(Data items)
--------
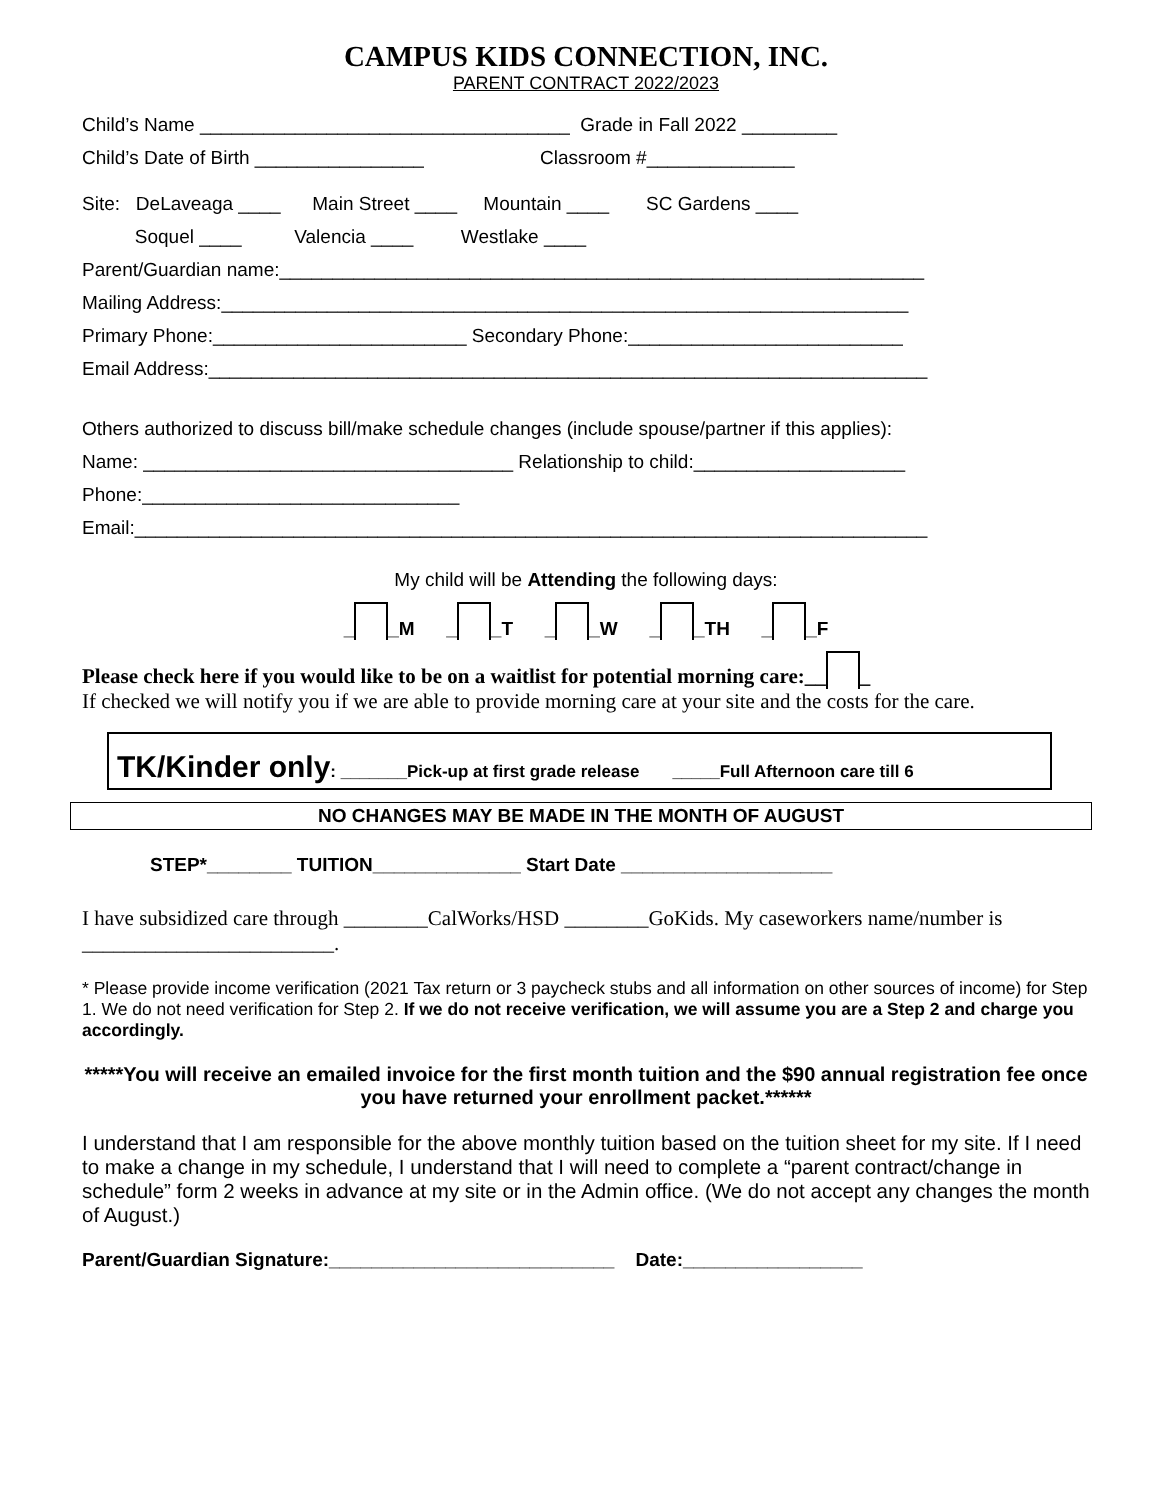CAMPUS KIDS CONNECTION, INC.
PARENT CONTRACT 2022/2023
Child’s Name ___________________________________ Grade in Fall 2022 _________
Child’s Date of Birth ________________ Classroom #______________
Site: DeLaveaga ____ Main Street ____ Mountain ____ SC Gardens ____
Soquel ____ Valencia ____ Westlake ____
Parent/Guardian name:_____________________________________________________________
Mailing Address:_________________________________________________________________
Primary Phone:________________________ Secondary Phone:__________________________
Email Address:____________________________________________________________________
Others authorized to discuss bill/make schedule changes (include spouse/partner if this applies):
Name: ___________________________________ Relationship to child:____________________
Phone:______________________________
Email:___________________________________________________________________________
My child will be Attending the following days:
_ _M _ _T _ _W _ _TH _ _F
Please check here if you would like to be on a waitlist for potential morning care:__ _
If checked we will notify you if we are able to provide morning care at your site and the costs for the care.
TK/Kinder only: _______Pick-up at first grade release _____Full Afternoon care till 6
NO CHANGES MAY BE MADE IN THE MONTH OF AUGUST
STEP*________ TUITION______________ Start Date ____________________
I have subsidized care through ________CalWorks/HSD ________GoKids. My caseworkers name/number is ________________________.
* Please provide income verification (2021 Tax return or 3 paycheck stubs and all information on other sources of income) for Step 1. We do not need verification for Step 2. If we do not receive verification, we will assume you are a Step 2 and charge you accordingly.
*****You will receive an emailed invoice for the first month tuition and the $90 annual registration fee once you have returned your enrollment packet.******
I understand that I am responsible for the above monthly tuition based on the tuition sheet for my site. If I need to make a change in my schedule, I understand that I will need to complete a “parent contract/change in schedule” form 2 weeks in advance at my site or in the Admin office. (We do not accept any changes the month of August.)
Parent/Guardian Signature:___________________________ Date:_________________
--------
- **Activity**
Extract each line from the entries above that contains the string "provide".

- **Exercise answer**
If checked we will notify you if we are able to provide morning care at your site and the costs for the care.
* Please provide income verification (2021 Tax return or 3 paycheck stubs and all information on other sources of income) for Step 1. We do not need verification for Step 2. If we do not receive verification, we will assume you are a Step 2 and charge you accordingly.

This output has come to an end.